■ GIVEN PROBLEM 1 ■
From the rows below, lay out as a numbered list the lines starting at the one containing "Give the centreline" and ending at the one containing "road 3 (track): [(253,380),(157,511)]", with blank lines left out.

■ PASSAGE PROVIDED ■
[BEGIN]

Mecca received 1 million views across its own YouTube channel and those of its influencers. It also achieved 14 million Mecca-generated impressions over the four-day period, which translated to more than triple Mecca’s normal amount. It had a social reach of 2 million people a day — noteworthy, Horgan said, as there are only 4.5 million women on Instagram in Australia.

Overall, Horgan estimated that Meccaland scored a social engagement reach of 70 million across all of its platforms over the four-day festival period.

“Customers voted with their feet, their wallets and their phones and told us loud and clear that Meccaland is exactly the type of experience they’re looking for,” she said, adding that she and her team are now working on adapting this in their stores.

“Creating a physical festival with digital front and center paid off big time in terms of reach and engagement,” she continued. “It confirms what we all know and that is digital is critical to any and all activities — the more the better.”

Horgan said that inviting customers to share an experience outside of the retail space ultimately paid off sales-wise. In the month since the festival, Mecca’s sales across all of its 90 stores have increased more than 10 percentage points and even more online. Throughout the month of May, the physical stores are holding Meccaland after parties, which include in-store merchandise, limited-edition products, events, dances and DJs.

We have to think outside the retail box to make retail work,” she said.

[END]

■ GIVEN PROBLEM 2 ■
According to the Meccaland passage, what do the in-store after parties include? List every item it names.

■ EXTRACTED RECORDS ■
[BEGIN]

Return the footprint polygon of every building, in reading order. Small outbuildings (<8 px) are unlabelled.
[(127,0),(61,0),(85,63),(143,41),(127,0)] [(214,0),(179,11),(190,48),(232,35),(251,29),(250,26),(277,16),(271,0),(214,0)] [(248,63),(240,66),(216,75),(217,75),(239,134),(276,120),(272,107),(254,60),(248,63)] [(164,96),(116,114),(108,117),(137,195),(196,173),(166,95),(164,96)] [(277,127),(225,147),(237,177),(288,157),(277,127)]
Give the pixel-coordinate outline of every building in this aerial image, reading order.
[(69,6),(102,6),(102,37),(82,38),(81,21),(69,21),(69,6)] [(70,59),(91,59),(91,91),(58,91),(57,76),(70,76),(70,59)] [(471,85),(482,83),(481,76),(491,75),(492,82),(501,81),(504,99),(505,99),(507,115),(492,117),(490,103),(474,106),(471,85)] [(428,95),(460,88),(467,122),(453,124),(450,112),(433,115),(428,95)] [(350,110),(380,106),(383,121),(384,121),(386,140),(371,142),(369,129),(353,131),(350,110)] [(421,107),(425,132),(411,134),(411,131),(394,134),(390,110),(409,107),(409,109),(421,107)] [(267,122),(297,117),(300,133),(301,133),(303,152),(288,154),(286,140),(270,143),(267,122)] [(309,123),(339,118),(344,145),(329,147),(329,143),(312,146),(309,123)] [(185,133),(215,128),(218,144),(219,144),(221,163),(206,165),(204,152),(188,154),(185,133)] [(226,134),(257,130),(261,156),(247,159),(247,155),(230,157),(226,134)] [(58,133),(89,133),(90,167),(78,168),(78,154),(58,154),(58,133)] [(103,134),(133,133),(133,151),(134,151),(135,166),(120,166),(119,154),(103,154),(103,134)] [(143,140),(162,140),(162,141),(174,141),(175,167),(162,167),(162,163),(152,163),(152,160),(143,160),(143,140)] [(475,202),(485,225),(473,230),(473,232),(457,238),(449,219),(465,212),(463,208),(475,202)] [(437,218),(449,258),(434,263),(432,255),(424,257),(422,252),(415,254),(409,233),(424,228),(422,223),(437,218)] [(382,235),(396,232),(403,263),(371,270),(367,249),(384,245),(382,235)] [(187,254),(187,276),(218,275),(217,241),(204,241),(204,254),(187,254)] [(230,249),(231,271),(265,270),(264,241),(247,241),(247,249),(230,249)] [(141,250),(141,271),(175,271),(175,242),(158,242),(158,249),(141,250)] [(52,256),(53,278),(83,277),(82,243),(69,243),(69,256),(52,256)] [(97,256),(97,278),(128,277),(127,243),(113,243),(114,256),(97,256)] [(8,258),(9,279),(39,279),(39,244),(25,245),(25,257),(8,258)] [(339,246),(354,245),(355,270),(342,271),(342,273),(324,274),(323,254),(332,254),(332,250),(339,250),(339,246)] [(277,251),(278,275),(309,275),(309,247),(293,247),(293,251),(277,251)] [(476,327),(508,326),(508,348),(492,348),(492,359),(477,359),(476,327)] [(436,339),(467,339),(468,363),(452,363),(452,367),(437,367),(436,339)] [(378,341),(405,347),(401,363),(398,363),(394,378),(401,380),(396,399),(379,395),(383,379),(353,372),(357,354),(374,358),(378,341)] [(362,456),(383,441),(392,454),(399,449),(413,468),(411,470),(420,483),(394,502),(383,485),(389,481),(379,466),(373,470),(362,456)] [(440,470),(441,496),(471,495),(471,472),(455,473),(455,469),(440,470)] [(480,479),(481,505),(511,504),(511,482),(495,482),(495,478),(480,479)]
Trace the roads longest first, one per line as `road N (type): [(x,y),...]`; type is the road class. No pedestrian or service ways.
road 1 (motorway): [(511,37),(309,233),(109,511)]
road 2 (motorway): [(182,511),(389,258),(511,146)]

[END]
[BEGIN]

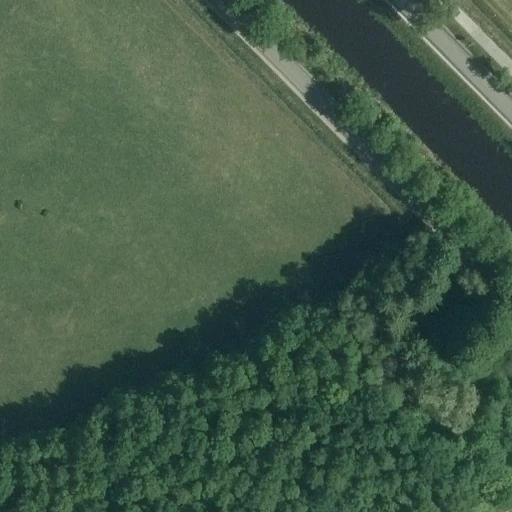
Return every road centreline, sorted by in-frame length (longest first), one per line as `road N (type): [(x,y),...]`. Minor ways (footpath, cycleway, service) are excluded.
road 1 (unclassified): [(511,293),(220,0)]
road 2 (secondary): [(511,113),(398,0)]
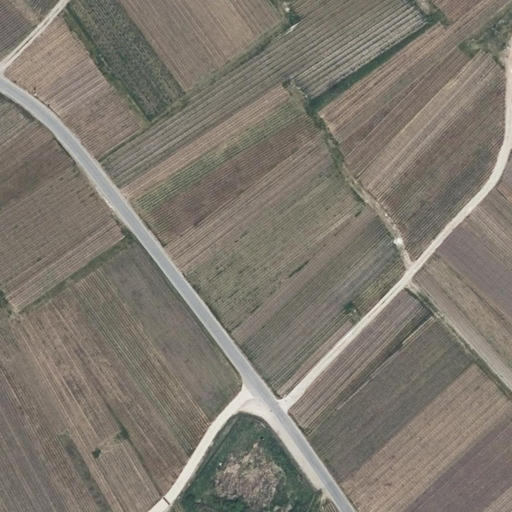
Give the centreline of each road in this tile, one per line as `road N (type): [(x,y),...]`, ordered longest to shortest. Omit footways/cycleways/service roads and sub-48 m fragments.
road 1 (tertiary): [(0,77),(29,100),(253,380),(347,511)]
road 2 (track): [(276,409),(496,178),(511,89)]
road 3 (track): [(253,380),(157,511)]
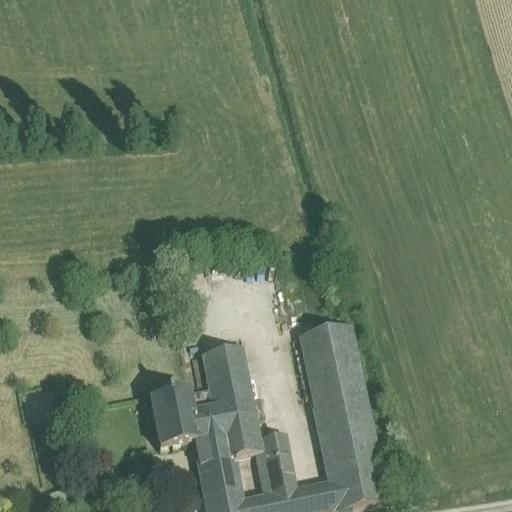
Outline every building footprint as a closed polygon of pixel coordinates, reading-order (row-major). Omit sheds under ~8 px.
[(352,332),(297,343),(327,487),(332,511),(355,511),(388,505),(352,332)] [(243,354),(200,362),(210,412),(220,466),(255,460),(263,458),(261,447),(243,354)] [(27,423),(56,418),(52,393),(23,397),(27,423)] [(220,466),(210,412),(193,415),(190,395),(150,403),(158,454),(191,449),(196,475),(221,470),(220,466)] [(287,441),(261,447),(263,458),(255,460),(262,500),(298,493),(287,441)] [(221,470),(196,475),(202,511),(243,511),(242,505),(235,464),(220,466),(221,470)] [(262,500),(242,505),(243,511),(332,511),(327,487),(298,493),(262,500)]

[END]

■ EXPECTED ANSWER 1 ■
1. Give the centreline of each road in this tile, one per line as `road N (type): [(x,y),...]`, ordered longest to shortest. Omit footways/cycleways/service roads and sub-48 m fragments.
2. road 1 (tertiary): [(0,77),(29,100),(253,380),(347,511)]
3. road 2 (track): [(276,409),(496,178),(511,89)]
4. road 3 (track): [(253,380),(157,511)]

■ EXPECTED ANSWER 2 ■
- In-store merchandise
- Limited-edition products
- Events
- Dances
- DJs